D’après Patrick Trieu-Cuot, même si le phénomène est rare, il existe un risque non négligeable à l’échelle de la population. Une fois en contact avec les autres bactéries du tube digestif, elles peuvent leur transmettre le gène de résistance.
Un autre facteur d’apparition de résistance chez l’homme est lié aux antibiotiques eux-mêmes, et non plus aux bactéries. Ils peuvent en effet laisser des résidus dans la viande ou le lait : une petite partie du produit donné à l’animal passe alors dans l’assiette du consommateur. Les résidus, s’ils conservaient au moins une partie de leur activité, pourraient exercer une pression de sélection et favoriser l’émergence de résistances.

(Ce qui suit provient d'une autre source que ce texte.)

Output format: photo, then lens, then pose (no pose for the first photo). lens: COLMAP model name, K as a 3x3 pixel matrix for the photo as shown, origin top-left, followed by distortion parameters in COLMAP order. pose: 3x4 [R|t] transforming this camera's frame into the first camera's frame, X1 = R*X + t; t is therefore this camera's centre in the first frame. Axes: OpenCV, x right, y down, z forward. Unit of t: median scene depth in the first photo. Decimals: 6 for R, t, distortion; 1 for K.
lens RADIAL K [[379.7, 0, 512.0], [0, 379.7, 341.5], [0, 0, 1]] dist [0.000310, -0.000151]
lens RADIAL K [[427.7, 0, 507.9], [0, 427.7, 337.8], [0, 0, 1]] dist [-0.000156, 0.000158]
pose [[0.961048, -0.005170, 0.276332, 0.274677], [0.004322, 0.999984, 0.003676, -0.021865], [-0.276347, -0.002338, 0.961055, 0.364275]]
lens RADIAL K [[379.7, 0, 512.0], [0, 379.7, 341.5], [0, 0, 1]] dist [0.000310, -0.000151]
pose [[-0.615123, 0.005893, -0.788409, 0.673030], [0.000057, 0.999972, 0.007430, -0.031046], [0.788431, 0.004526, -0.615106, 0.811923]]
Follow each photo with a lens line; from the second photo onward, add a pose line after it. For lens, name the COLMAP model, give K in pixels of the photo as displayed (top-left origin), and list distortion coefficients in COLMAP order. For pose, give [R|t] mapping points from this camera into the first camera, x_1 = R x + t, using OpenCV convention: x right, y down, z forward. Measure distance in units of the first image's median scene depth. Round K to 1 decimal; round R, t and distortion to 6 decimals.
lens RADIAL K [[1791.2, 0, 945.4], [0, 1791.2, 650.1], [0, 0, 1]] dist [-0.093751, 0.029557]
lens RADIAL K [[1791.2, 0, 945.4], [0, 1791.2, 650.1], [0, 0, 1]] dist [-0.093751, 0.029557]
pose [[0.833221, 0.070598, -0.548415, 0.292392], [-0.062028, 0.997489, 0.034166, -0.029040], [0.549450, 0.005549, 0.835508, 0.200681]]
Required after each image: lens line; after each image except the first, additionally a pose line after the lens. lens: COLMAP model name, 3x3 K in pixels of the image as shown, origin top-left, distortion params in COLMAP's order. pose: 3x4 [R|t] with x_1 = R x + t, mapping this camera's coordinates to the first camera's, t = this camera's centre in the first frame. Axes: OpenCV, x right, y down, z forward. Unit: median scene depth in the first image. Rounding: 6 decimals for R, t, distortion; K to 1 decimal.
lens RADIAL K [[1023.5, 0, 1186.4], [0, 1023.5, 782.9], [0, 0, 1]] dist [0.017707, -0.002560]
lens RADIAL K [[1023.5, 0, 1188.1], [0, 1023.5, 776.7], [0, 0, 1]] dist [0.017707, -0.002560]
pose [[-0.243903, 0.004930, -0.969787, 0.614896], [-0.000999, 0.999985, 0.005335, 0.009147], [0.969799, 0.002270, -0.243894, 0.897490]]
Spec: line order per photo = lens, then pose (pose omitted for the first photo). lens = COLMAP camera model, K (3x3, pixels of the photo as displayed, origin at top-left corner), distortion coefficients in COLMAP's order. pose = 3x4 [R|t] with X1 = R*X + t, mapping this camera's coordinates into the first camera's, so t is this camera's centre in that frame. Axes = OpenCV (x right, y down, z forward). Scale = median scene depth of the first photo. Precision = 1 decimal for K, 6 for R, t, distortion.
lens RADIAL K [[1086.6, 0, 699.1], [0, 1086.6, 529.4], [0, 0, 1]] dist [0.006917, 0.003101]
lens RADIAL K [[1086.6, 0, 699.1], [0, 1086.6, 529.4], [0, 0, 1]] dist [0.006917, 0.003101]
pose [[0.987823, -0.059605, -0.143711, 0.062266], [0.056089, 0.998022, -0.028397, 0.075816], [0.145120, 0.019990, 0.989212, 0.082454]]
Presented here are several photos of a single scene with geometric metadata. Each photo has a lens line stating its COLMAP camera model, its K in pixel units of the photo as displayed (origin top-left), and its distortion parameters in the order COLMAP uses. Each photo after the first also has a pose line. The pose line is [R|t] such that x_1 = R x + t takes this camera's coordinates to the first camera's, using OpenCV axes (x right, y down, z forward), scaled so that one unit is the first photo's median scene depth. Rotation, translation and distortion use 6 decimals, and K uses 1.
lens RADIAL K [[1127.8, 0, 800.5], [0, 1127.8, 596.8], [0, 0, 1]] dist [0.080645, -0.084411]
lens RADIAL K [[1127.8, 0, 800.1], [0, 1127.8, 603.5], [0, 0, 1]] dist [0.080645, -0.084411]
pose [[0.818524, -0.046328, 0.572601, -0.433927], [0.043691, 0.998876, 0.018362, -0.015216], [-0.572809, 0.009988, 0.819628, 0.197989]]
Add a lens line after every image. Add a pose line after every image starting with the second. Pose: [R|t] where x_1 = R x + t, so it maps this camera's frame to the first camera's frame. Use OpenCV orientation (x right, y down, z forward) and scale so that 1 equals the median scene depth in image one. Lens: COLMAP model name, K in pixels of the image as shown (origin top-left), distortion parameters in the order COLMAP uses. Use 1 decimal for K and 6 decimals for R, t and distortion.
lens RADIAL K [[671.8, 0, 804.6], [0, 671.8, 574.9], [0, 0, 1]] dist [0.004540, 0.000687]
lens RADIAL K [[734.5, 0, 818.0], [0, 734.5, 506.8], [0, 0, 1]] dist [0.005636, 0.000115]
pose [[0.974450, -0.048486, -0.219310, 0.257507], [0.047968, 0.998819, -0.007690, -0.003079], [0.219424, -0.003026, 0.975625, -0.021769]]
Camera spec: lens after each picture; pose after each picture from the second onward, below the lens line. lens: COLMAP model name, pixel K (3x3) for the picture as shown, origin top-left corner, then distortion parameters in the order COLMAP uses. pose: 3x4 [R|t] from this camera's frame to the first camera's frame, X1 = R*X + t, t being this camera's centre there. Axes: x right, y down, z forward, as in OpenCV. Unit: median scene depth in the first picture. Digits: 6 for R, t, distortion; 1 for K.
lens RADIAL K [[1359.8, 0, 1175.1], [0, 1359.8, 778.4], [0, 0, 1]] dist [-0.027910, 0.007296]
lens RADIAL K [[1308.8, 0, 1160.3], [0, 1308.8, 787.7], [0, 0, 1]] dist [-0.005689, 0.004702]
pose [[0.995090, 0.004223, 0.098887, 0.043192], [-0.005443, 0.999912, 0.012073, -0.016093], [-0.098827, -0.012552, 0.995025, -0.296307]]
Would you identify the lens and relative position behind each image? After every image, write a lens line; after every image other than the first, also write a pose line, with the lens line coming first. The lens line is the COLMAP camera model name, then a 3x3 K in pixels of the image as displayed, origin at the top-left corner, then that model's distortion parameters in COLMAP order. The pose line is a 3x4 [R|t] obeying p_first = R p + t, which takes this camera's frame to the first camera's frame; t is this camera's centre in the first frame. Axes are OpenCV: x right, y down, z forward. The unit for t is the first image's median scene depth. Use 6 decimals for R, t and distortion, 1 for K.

Habituellement, la quantité de résidus dans la viande est quasi nulle, car l’additif est en dose très faible dans l’aliment des animaux, et il est très peu absorbé. Toutefois, lors d’un traitement vétérinaire, la dose thérapeutique est plus élevée et l’antibiotique est davantage absorbé. Il existe donc dans ce cas un délai d’attente légal avant abattage. Si celui-ci n’est pas respecté, il reste des résidus dans la viande.
D’après la Direction générale de l’alimentation, c’est un événement rare : moins d’un prélèvement « positif » sur deux cents, mais à l’échelle du cheptel national, ce n’est pas négligeable.
Pour le lait, les coopératives surveillent de très près les résidus d’antibiotiques ou « inhibiteurs ». En effet, la présence de résidus dans le lait d’une seule vache traitée pour mammite peut faire rater la fabrication de fromage ou de yogourt de toute une journée. Ces résidus antibiotiques, même rares, pourraient-ils favoriser les bactéries résistantes dans notre intestin ? Ce risque est évalué, pour chaque antibiotique, avant son autorisation et conduit à fixer des « limites maximales résiduelles ».
Dans ce contexte, une résolution a été prise le 15 mai 1998, le Parlement européen estime aussi qu’il faut « limiter l’utilisation des antibiotiques à des fins purement thérapeutiques ».